* **YOUR INSTRUCTIONS**
Every line with the string "give" in it belongs in your answer, so copy them all from the data.

* **MATERIAL SHOWN**
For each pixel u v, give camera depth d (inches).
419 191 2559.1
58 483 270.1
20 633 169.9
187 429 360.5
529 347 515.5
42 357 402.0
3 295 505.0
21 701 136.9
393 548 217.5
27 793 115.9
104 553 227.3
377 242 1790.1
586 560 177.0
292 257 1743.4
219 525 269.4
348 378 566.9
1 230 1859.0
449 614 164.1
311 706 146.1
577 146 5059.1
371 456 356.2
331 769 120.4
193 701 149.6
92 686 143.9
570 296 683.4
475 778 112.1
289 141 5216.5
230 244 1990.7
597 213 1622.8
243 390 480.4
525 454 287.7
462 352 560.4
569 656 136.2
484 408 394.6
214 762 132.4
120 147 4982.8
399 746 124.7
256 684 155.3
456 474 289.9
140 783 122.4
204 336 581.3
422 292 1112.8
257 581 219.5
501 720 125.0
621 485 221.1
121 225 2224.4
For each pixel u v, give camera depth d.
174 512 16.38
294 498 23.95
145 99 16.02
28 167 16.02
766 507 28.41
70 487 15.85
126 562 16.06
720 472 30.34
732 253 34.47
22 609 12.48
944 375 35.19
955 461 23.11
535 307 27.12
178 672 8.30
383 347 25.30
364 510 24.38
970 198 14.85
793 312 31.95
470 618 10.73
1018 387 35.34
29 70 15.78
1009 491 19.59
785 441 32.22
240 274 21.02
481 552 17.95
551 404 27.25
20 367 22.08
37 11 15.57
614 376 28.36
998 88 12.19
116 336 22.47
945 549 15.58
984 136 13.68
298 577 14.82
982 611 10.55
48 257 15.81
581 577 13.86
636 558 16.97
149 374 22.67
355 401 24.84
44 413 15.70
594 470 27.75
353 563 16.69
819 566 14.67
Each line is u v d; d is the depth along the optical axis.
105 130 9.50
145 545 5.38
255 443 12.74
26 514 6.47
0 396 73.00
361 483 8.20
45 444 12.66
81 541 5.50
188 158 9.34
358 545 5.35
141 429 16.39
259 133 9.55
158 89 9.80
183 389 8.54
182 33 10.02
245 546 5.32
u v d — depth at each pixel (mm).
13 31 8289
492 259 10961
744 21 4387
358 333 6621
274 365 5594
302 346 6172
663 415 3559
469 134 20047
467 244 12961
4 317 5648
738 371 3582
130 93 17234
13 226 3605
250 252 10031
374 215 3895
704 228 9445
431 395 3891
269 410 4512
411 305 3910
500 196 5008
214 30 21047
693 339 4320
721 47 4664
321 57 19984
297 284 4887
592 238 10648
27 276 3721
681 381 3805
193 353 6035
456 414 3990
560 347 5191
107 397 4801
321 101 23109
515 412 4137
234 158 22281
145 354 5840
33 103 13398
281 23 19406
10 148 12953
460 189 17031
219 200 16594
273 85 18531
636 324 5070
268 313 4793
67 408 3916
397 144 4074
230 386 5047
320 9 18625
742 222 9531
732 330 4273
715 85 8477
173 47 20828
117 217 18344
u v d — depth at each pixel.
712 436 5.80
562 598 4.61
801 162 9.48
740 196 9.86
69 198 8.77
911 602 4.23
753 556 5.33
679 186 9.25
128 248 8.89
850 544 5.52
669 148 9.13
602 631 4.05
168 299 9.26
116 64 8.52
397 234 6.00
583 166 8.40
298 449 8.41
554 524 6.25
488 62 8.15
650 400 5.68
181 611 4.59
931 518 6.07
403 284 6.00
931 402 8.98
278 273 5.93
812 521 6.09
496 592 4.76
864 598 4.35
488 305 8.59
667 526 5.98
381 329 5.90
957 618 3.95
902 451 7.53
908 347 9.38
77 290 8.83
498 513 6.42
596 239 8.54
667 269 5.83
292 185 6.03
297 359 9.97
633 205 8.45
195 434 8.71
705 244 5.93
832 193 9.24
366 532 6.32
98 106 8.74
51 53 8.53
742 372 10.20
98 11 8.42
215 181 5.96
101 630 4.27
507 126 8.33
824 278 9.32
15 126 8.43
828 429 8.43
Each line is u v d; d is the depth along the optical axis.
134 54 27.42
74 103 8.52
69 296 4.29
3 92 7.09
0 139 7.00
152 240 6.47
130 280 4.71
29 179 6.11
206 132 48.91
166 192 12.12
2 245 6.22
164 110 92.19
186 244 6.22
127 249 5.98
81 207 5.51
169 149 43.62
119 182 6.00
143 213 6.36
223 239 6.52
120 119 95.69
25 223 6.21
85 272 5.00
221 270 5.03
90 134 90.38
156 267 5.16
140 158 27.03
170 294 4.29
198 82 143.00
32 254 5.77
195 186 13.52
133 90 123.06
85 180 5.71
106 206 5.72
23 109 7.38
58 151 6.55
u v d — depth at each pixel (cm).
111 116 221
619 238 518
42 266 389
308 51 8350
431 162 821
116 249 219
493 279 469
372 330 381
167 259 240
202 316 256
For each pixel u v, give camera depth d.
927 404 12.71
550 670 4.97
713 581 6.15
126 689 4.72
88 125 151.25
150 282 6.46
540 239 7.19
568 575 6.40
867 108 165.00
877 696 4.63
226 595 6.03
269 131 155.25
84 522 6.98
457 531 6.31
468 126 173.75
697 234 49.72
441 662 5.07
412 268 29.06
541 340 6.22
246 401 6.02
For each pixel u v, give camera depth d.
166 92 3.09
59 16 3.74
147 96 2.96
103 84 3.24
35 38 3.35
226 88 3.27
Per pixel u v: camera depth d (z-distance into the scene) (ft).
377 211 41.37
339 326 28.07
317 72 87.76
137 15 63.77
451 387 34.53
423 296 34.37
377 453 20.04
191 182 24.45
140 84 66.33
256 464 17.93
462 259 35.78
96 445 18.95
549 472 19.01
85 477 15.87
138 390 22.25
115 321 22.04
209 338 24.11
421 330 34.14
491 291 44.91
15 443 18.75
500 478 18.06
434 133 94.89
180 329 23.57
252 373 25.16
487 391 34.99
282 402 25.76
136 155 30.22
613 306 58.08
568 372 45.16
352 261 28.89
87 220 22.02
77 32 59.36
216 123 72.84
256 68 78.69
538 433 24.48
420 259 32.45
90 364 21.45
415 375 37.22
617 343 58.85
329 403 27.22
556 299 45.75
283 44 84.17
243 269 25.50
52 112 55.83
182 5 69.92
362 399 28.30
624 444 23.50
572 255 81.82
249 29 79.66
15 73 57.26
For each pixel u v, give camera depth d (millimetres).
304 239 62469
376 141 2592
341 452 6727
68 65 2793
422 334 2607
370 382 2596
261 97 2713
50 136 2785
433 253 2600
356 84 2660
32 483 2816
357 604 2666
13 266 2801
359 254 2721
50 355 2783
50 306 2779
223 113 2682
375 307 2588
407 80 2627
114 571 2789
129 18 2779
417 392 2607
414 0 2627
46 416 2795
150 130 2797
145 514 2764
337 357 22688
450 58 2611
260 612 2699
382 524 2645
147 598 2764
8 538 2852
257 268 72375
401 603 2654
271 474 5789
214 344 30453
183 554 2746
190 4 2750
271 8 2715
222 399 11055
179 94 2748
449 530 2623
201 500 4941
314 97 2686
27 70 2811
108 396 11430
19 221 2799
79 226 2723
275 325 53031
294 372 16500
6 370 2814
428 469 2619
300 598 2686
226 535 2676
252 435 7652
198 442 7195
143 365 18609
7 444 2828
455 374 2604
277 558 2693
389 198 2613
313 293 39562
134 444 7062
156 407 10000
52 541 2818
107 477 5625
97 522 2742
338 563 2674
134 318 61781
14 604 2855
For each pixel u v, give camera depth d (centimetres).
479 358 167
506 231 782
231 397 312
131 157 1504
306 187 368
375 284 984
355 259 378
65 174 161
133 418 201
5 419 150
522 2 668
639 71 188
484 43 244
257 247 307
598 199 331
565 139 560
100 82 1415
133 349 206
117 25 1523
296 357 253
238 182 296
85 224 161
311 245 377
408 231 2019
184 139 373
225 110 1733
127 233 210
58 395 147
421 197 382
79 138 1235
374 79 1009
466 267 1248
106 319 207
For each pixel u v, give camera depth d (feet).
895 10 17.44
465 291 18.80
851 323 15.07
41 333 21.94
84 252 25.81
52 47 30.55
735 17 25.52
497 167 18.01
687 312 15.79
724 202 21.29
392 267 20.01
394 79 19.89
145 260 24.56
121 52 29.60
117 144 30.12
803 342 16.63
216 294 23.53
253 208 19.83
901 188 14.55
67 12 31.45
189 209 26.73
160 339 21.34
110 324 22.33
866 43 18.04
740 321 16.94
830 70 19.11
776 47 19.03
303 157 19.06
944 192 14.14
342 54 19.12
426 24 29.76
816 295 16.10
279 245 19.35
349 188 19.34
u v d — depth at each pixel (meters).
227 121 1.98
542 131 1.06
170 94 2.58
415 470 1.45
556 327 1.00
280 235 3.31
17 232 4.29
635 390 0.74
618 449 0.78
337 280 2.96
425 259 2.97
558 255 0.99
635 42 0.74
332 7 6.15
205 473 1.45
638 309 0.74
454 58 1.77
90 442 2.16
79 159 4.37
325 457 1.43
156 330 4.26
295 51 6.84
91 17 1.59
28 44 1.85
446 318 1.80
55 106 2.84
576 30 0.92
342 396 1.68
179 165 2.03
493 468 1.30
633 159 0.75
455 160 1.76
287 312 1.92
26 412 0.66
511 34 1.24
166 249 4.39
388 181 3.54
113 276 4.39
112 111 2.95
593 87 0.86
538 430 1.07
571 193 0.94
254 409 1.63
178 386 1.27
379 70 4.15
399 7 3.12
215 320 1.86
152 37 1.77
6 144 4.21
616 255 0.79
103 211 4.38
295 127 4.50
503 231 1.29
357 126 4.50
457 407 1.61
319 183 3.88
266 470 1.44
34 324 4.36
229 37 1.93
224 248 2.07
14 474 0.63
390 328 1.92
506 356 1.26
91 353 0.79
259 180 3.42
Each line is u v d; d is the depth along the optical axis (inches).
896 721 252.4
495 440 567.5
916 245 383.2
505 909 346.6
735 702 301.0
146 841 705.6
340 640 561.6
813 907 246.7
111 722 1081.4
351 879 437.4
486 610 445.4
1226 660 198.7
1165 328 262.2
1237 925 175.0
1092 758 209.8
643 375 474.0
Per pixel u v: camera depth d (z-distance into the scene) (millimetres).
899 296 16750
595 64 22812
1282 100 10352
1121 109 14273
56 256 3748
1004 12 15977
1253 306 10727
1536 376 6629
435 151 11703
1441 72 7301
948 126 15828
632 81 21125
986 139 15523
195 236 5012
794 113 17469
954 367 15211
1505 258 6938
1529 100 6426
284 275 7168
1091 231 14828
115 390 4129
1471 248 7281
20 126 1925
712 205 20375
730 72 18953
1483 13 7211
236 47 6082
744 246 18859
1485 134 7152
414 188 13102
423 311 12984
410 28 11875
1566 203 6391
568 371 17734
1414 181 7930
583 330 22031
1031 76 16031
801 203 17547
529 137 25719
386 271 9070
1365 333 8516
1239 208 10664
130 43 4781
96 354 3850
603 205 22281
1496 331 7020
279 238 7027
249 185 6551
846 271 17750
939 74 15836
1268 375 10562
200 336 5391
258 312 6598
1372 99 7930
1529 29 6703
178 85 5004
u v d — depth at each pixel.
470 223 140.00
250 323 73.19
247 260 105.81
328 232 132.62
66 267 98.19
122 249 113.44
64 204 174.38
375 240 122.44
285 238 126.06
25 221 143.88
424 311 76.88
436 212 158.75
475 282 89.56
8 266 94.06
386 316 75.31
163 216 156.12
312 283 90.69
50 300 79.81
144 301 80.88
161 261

* **WRITTEN REPLY**
For each pixel u v, give camera depth d (inches).
For each pixel u v, give camera depth d.
For each pixel u v, give camera depth d.
For each pixel u v, give camera depth d.
For each pixel u v, give camera depth d (millimetres).
For each pixel u v, give camera depth d (centimetres).
For each pixel u v, give camera depth d (feet).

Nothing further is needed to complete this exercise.